Nasza Loteria SR - pasek na kartach artykułów

Ania Dąbrowska: - Na co dzień nie mam makijażu, nie ubieram się wystrzałowo

Zdzisław Haczek
ANIA DĄBROWSKA Wokalistka, kompozytorka, autorka tekstów, producentka. Jej płyty: "Samotność po zmierzchu”, "Kilka historii na ten sam temat”, "W spodniach czy w sukience” sprzedały się w platynowych nakładach, w sumie w 150 tys. egz. Ma na koncie wiele nagród, m.in. sześć Fryderyków. W niedzielę o 19.00 zaśpiewa w zielonogórskim Kawonie swoje przeboje, m.in. "Charlie Charlie”, "Trudno mi się przyznać”, "Tego chciałam”, "Nigdy więcej nie tańcz ze mną”, "W spodniach czy w sukience”. Bilety: 45/55 zł.
ANIA DĄBROWSKA Wokalistka, kompozytorka, autorka tekstów, producentka. Jej płyty: "Samotność po zmierzchu”, "Kilka historii na ten sam temat”, "W spodniach czy w sukience” sprzedały się w platynowych nakładach, w sumie w 150 tys. egz. Ma na koncie wiele nagród, m.in. sześć Fryderyków. W niedzielę o 19.00 zaśpiewa w zielonogórskim Kawonie swoje przeboje, m.in. "Charlie Charlie”, "Trudno mi się przyznać”, "Tego chciałam”, "Nigdy więcej nie tańcz ze mną”, "W spodniach czy w sukience”. Bilety: 45/55 zł. fot. Paweł Janczaruk
Przed niedzielnym koncertem w zielonogórskiej Piwnicy Artystycznej Kawon wokalistka ujawnia nam m.in., co znajdzie się na jej nowej, czwartej płycie.

- Lubisz występować w klubach?

- Bardzo lubię. To są moje ulubione miejsca koncertów.

- Ale sale bankietowe też ci się zdarzają...

- Pewnie, ale zupełnie nie mam problemu z uświetnianiem różnych okoliczności i eventów swoją osobą.

- Kto wychodzi na scenę podczas koncertów Ani Dąbrowskiej: ty czy jakaś wykreowana osoba?

* _Zapisane wiersze_
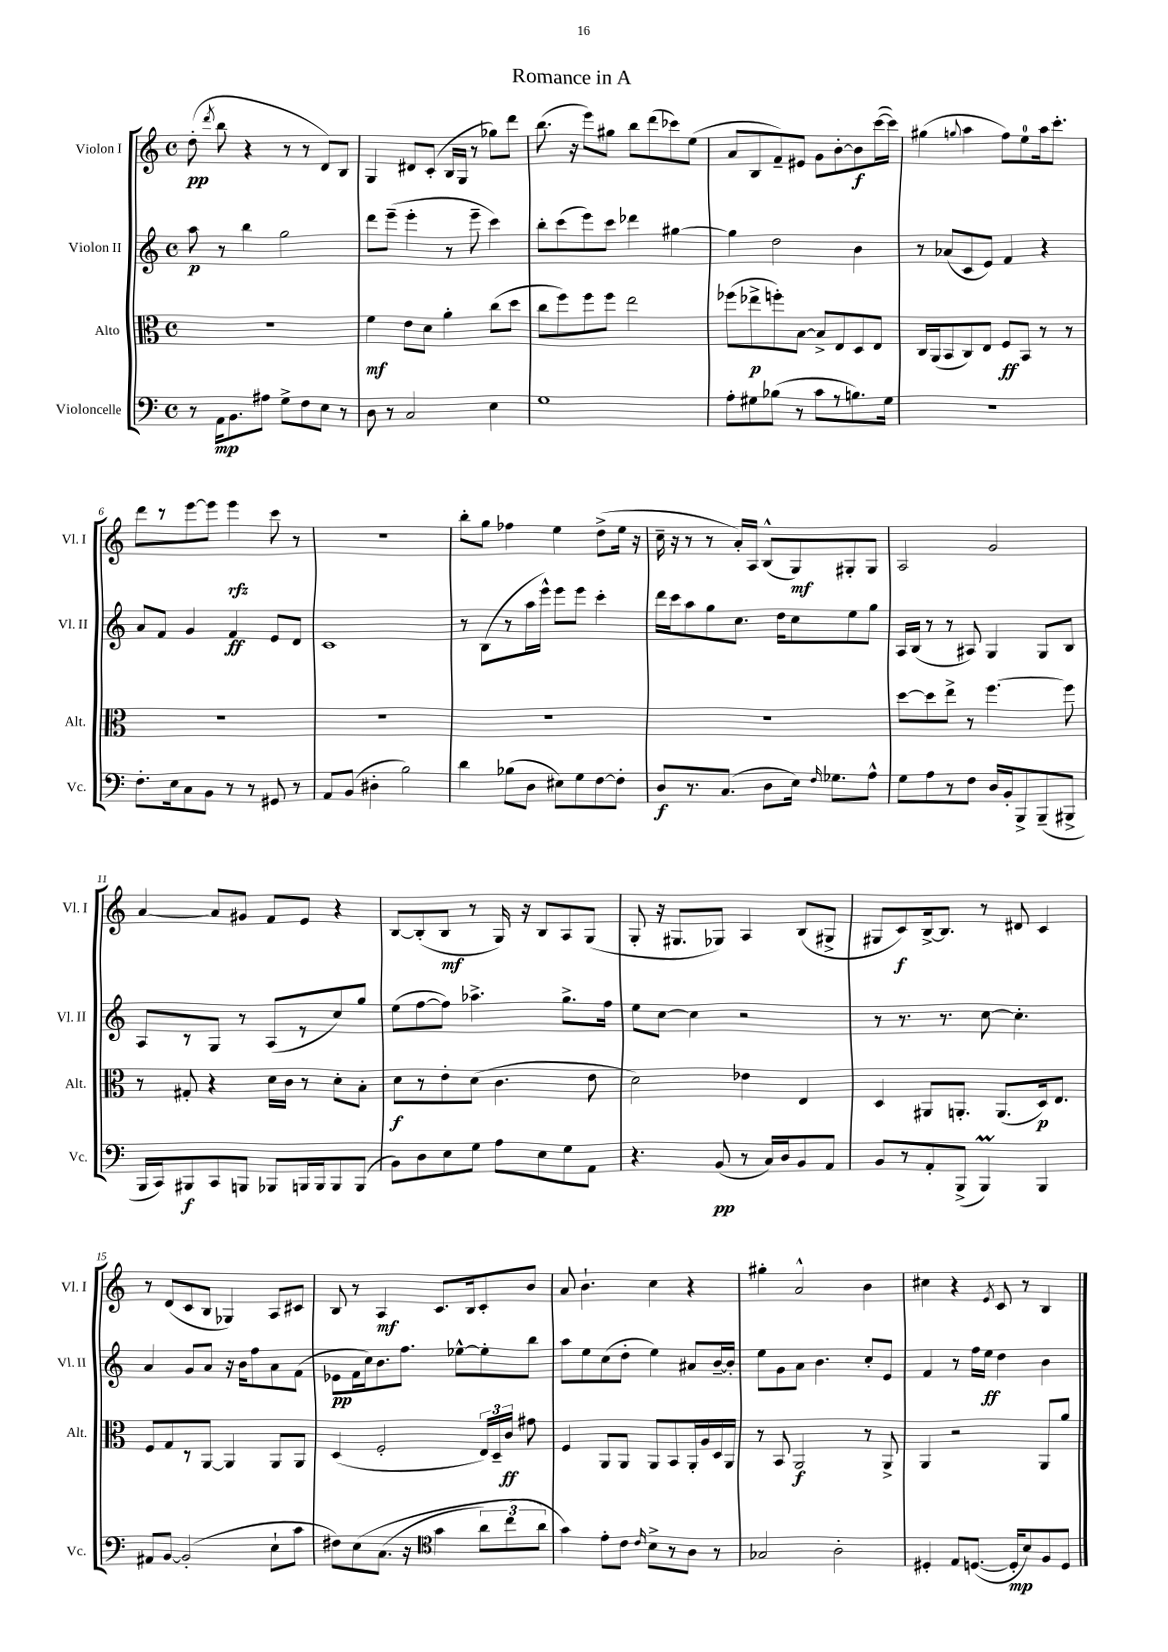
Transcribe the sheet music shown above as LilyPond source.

\header { title = "Romance in A" }
<<
\new StaffGroup <<
\new Staff = "s0" \with { instrumentName = "Violon I" shortInstrumentName = "Vl. I" } {
    \clef treble \key c \major \defaultTimeSignature \time 4/4
    \autoBeamOff d''8-.\pp( \acciaccatura { d'''8 } b''8 r4 r8 r8 d'8[) b8] |
    g4 dis'8[ c'8]-.( b16[ g16] r8 ges''8[) d'''8] |
    b''8.( r16 e'''8[) gis''8] b''8[ d'''8( ces'''8) e''8]( |
    a'8[ b8 f'8--) eis'8] g'8[ b'8~-. b'8\f c'''16~( c'''16]) |
    gis''4( \appoggiatura { g''8 } a''4 f''8[) e''8-0 a''16 c'''8.]-. |
    d'''8[ r8 e'''8~ e'''8] e'''4\rfz c'''8 r8 |
    R1 |
    b''8[-. g''8] fes''4 e''4 d''8[->( e''16] r16 |
    c''16-- r16 r8 r8 a'16[-.) a16] b8[-^( g8\mf) gis8-. gis8] |
    a2 g'2 |
    a'4~ a'8[ gis'8] f'8[ e'8] r4 |
    b8[~ b8-.( b8]\mf r8 g16) r16 b8[ a8 g8]( |
    g8-. r16 gis8.[ ges8]) a4 b8[( gis8]-> |
    gis8[ c'8\f) b16~-> b8.] r8 dis'8 c'4 |
    r8 d'8[( c'8 b8] ges4) a8[ cis'8] |
    b8 r8 a4\mf c'8.[ b16 c'8-. b'8] |
    a'8 b'4.-! c''4 r4 |
    gis''4-. a'2-^ b'4 |
    cis''4 r4 \acciaccatura { e'8 } c'8 r8 b4 \bar "|." |
}
\new Staff = "s1" \with { instrumentName = "Violon II" shortInstrumentName = "Vl. II" } {
    \clef treble \key c \major \defaultTimeSignature \time 4/4
    \autoBeamOff a''8\p r8 b''4 g''2 |
    d'''8[ e'''8]--( e'''4-. r8 e'''8-- c'''4) |
    b''8[-. c'''8( e'''8) c'''8] des'''4 gis''4~ |
    gis''4 d''2 b'4 |
    r8 aes'8[( c'8 e'8]) f'4 r4 |
    a'8[ f'8] g'4 f'4\ff e'8[ d'8] |
    c'1 |
    r8 b8[( r8 a''16 e'''16]-^) e'''8[ e'''8] c'''4-. |
    d'''16[ c'''16 a''8 g''8 c''8.] d''16[ c''8 e''8 g''8] |
    a16[ b16]( r8 r8 ais8) g4 g8[ b8] |
    a8[ r8 g8] r8 a8[( r8 c''8) g''8] |
    e''8[( f''8~ f''8]) aes''4.-> g''8.[-> f''16] |
    e''8[ c''8]~ c''4 r2 |
    r8 r8. r8. c''8~ c''4.-. |
    a'4 g'8[ a'8] r16 b'16[ f''8 a'8 f'8]( |
    ees'8[\pp f'16 c''16) b'8. f''8.] ees''8[~-^ ees''8-. b''8] |
    a''8[ e''8 c''8( d''8]-. e''4) ais'8[ b'16~-- b'16]-. |
    e''8[ g'8 a'8] b'4. c''8[-. e'8] |
    f'4 r8 f''16[ e''16]\ff d''4 b'4 \bar "|." |
}
\new Staff = "s2" \with { instrumentName = "Alto" shortInstrumentName = "Alt." } {
    \clef alto \key c \major \defaultTimeSignature \time 4/4
    \autoBeamOff R1 |
    f'4\mf e'8[ d'8] a'4-. c''8[( d''8] |
    c''8[ f''8) f''8 f''8] e''2 |
    fes''8[( ees''8->\p f''8-.) b8]~ b8[-> e8 d8 e8] |
    c16[ a,16( b,8 c8) e8] f8[\ff b,8] r8 r8 |
    R1 |
    R1 |
    R1 |
    R1 |
    d''8[~ d''8 e''8]-> r8 f''4.~ f''8 |
    r8 gis8-. r4 d'16[ c'16] r8 d'8[-. b8]-. |
    d'8[\f r8 e'8-. d'8]( c'4. e'8 |
    d'2) ees'4 e4 |
    d4 ais,8[ a,8.]-. a,8.[( d16\p) e8.] |
    f8[ g8 r8 a,8]~ a,4 a,8[ a,8] |
    d4( f2-. \tuplet 3/2 { e16[) d16-- c'16]\ff } gis'8 |
    f4 a,8[ a,8] a,8[ b,8 a,16-. a16 d16 a,16] |
    r8 b,8 a,2\f r8 a,8-> |
    a,4 r2 a,8[ a'8] \bar "|." |
}
\new Staff = "s3" \with { instrumentName = "Violoncelle" shortInstrumentName = "Vc." } {
    \clef bass \key c \major \defaultTimeSignature \time 4/4
    \autoBeamOff r8 a,16[\mp b,8. ais8] g8[-> f8 e8] r8 |
    d8 r8 c2 e4 |
    g1 |
    a8[-. gis8 bes8]( r8 c'8[ r8 b8.) gis16] |
    R1 |
    f8.[-. e16 c8 b,8] r8 r8 gis,8 r8 |
    a,8[ b,8]( dis4-. b2) |
    d'4 bes8[( d8] eis8[) g8 f8~ f8]-. |
    d8[\f r8. c8.]( d8[ e16]) \grace { f16 } ges8.[ a8]-^ |
    g8[ a8 r8 f8] d16[ b,16-. b,,8-> b,,8--( bis,,8]-> |
    b,,16[ c,16) bis,,8\f c,8 b,,8] bes,,8[ b,,16 b,,16 b,,8 b,,8]( |
    b,8[) d8 e8 g8] a8[ e8 g8 a,8] |
    r4. b,8\pp( r8 c16[) d16 b,8 a,8] |
    b,8[ r8 a,8-. b,,8]->( b,,4\prall) b,,4 |
    ais,8[ b,8]~ b,2-.( e8[-! c'8] |
    fis8[) e8\( c8.]( r16 \clef tenor g'4 \tuplet 3/2 { a'8[) c''8( a'8]\) } |
    g'4) e'8[-. c'8] \grace { c'16 } b8[-> r8 a8] r8 |
    ges2 a2-. |
    dis4-. e8[ d8.]~( d16[-.\mp b8) f8 d8] \bar "|." |
}
>>
>>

* _Treść zadania_
Przepisz słowo w słowo fragment wywiadu z Anią Dąbrowską: zacznij od słów "- Pewnie, ale" i skończ po słowach "jakaś wykreowana osoba?".

* _Rozwiązanie zadania_
- Pewnie, ale zupełnie nie mam problemu z uświetnianiem różnych okoliczności i eventów swoją osobą.

- Kto wychodzi na scenę podczas koncertów Ani Dąbrowskiej: ty czy jakaś wykreowana osoba?